→ **WORK TO BE COMPLETED**: Update the lines starting with the one containing "2.28.2 catalogue (DETECT_THRESH" and going on through the one containing "[instrumental pixel values]", so that "green" becomes "cyan" and nothing else changes. Give back only those lines.

→ **DATA RECORDS**:
···

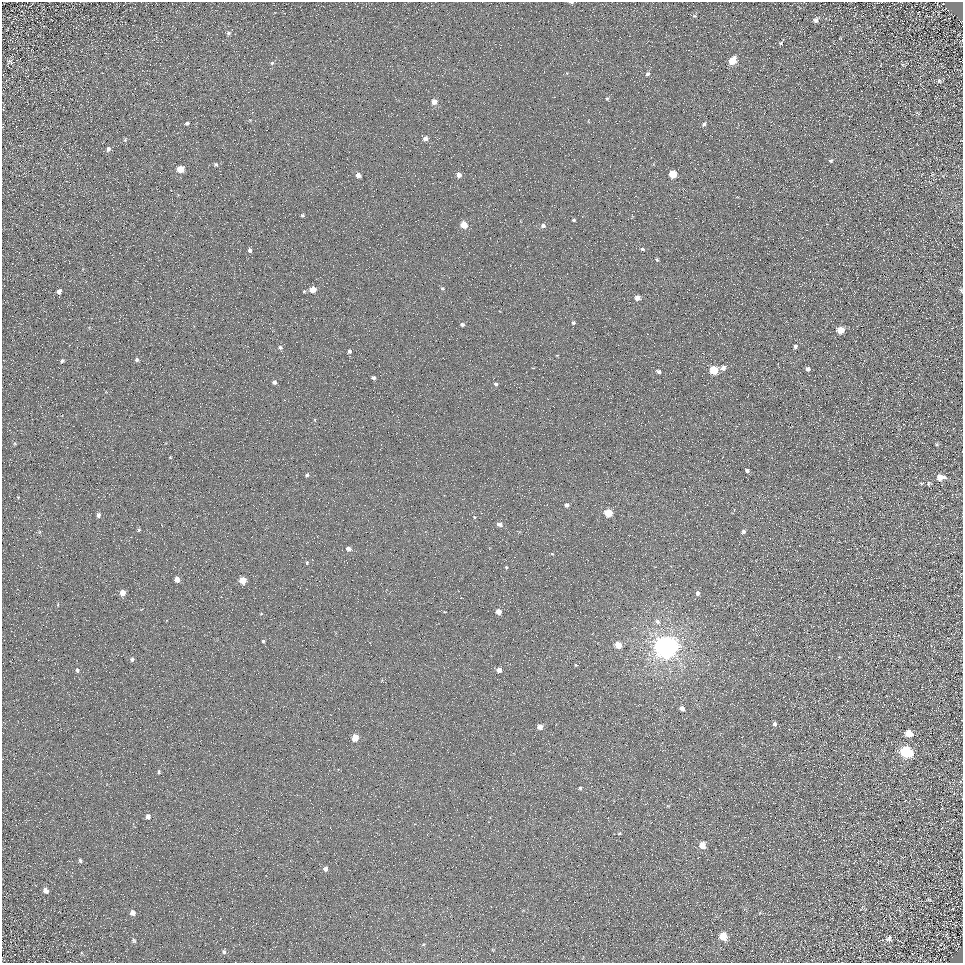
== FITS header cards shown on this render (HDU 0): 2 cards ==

···

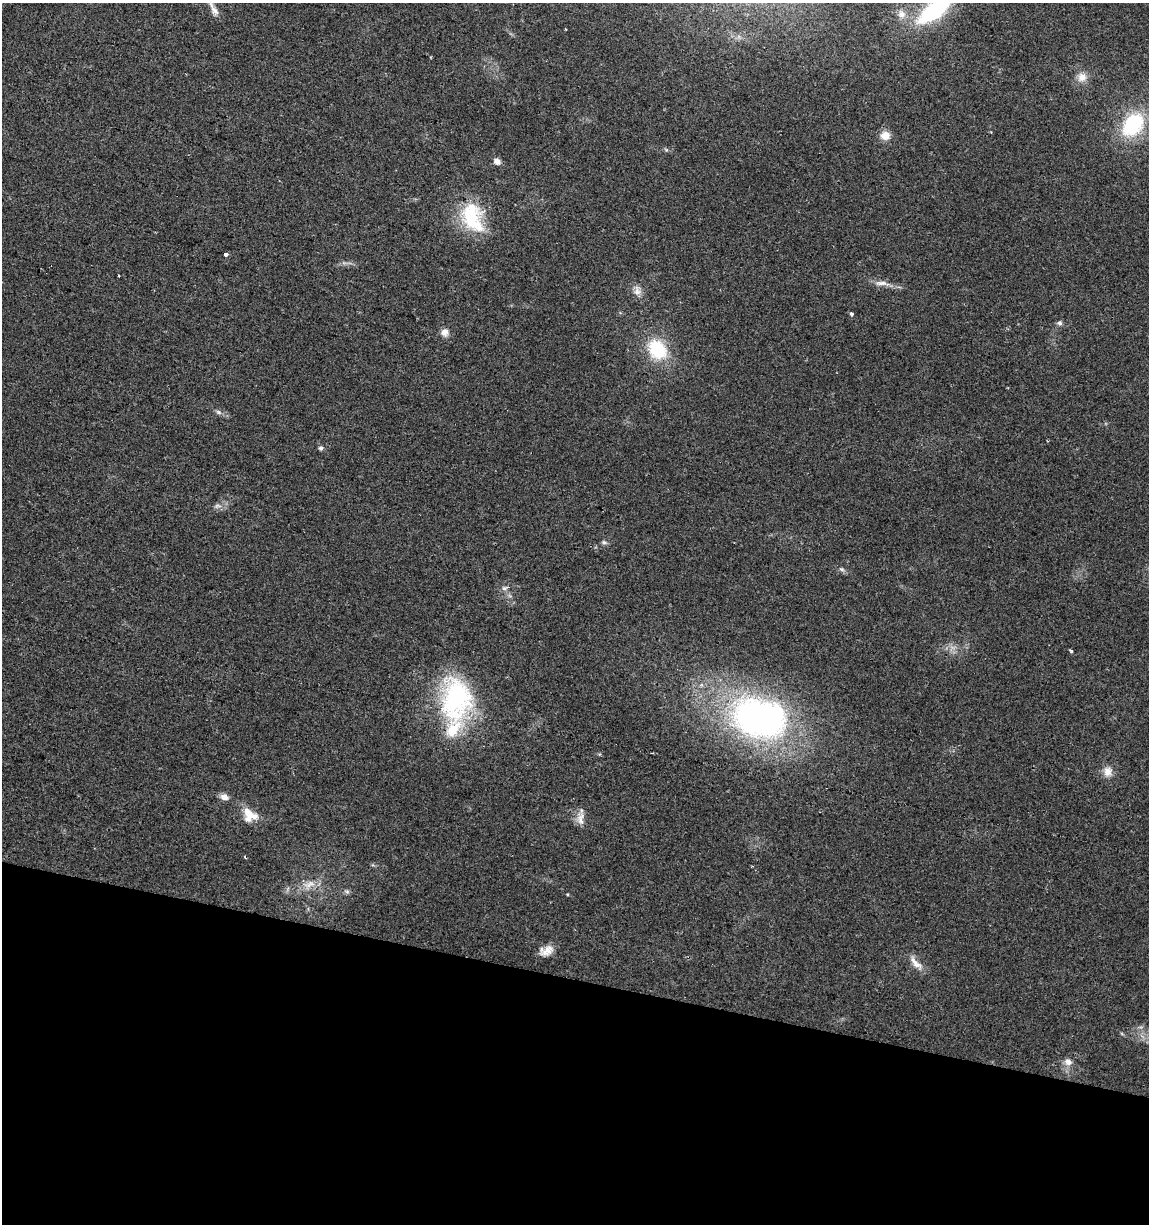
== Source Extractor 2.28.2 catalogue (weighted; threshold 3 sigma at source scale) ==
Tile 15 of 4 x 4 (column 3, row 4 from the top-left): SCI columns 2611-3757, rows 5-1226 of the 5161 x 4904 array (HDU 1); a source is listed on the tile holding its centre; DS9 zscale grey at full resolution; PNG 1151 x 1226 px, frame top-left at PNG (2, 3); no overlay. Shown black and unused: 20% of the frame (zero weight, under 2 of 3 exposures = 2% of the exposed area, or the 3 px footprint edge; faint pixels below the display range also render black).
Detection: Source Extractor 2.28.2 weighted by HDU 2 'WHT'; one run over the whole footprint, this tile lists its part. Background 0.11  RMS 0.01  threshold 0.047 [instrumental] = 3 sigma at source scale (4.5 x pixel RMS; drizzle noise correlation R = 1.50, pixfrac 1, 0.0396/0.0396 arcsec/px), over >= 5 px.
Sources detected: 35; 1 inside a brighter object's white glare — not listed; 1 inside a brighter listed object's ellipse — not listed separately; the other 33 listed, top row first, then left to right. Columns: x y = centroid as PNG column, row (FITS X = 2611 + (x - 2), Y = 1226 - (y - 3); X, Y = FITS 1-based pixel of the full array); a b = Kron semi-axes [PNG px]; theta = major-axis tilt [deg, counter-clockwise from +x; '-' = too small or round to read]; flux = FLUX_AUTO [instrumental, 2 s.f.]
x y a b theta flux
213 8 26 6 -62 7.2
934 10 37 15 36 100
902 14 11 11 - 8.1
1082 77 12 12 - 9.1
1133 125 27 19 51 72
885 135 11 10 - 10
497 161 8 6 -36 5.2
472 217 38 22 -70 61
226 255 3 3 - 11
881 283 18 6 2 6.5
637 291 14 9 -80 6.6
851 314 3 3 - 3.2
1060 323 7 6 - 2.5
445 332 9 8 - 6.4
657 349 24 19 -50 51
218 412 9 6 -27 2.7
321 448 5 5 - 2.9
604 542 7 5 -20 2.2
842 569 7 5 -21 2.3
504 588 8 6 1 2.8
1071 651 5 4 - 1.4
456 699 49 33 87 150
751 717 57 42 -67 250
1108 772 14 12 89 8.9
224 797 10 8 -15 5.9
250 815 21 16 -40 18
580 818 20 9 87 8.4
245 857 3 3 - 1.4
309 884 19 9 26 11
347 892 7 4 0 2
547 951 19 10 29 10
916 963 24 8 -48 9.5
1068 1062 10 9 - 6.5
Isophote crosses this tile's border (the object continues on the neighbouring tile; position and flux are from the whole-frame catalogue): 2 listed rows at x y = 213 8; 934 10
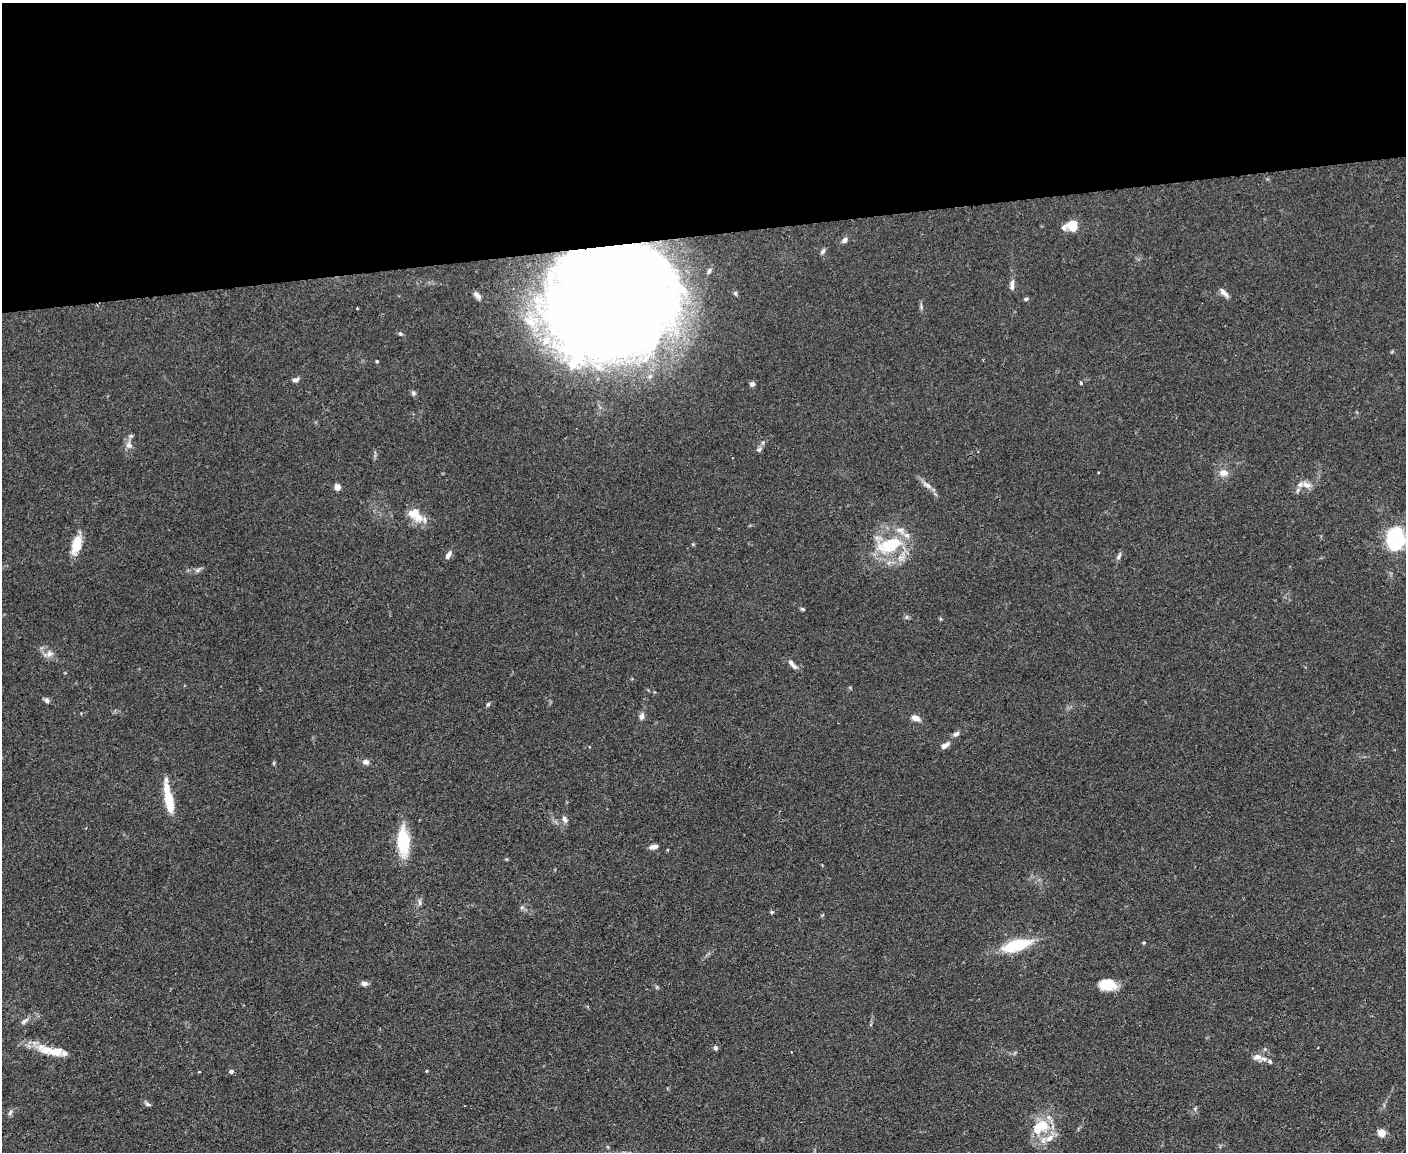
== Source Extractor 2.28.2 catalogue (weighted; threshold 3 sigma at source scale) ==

···

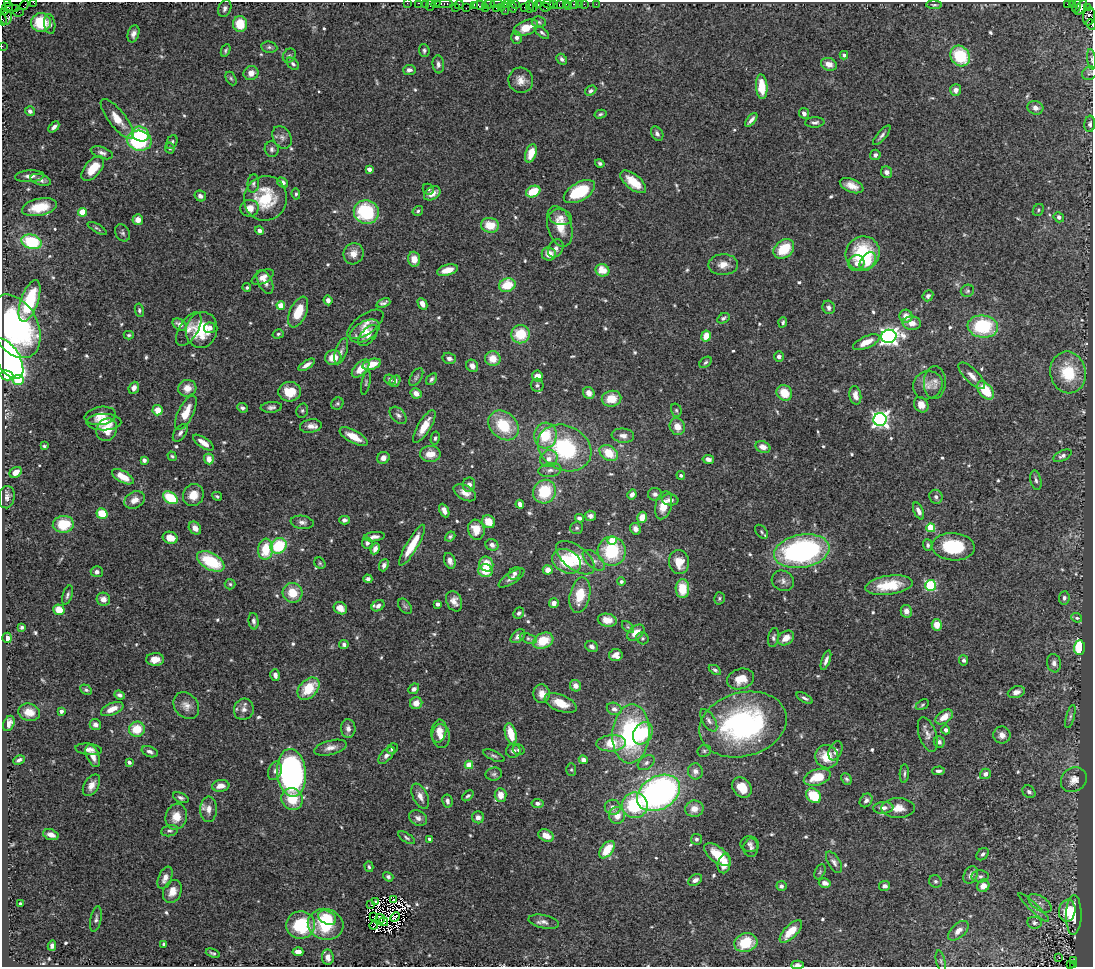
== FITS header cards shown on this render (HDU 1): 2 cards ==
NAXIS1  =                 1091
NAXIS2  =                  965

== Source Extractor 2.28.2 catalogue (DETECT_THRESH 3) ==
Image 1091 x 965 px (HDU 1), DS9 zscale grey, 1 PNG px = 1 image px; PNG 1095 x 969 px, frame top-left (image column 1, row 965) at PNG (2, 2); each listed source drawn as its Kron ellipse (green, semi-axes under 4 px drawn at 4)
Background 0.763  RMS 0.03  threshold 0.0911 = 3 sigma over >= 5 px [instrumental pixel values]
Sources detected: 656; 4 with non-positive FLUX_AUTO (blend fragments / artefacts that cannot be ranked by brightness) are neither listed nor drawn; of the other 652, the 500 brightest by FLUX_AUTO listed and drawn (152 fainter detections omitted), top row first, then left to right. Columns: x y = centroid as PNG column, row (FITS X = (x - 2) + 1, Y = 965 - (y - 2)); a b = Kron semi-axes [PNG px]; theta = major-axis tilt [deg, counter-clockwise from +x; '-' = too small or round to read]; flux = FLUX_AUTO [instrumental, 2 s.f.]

···

→ **TASK RESULT**:
== Source Extractor 2.28.2 catalogue (DETECT_THRESH 3) ==
Image 1091 x 965 px (HDU 1), DS9 zscale grey, 1 PNG px = 1 image px; PNG 1095 x 969 px, frame top-left (image column 1, row 965) at PNG (2, 2); each listed source drawn as its Kron ellipse (cyan, semi-axes under 4 px drawn at 4)
Background 0.763  RMS 0.03  threshold 0.0911 = 3 sigma over >= 5 px [instrumental pixel values]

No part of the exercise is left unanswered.